== Work request ==
Which lines of the entries below contain the string "Jacques" with matching capitalization? Pull out each of those lines and copy it.

(Saved entries)
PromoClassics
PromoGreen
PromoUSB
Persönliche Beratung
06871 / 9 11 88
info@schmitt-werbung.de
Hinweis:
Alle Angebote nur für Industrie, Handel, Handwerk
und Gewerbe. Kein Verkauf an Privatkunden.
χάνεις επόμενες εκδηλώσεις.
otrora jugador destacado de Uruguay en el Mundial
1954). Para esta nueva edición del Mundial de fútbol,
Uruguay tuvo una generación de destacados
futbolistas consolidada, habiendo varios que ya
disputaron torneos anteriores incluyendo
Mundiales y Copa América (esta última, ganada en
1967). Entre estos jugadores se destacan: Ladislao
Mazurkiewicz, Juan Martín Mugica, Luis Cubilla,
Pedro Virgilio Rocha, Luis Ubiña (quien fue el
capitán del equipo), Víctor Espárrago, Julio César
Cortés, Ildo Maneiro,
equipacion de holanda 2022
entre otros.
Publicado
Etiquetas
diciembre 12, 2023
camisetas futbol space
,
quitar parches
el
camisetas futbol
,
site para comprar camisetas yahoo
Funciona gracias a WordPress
* * *
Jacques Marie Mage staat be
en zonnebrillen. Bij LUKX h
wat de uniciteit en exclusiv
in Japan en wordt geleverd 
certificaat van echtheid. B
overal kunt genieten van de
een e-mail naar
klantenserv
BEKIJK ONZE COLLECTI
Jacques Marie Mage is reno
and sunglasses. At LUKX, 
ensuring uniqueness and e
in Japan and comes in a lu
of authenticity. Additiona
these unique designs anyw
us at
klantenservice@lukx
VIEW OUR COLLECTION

== Reply ==
Jacques Marie Mage staat be
Jacques Marie Mage is reno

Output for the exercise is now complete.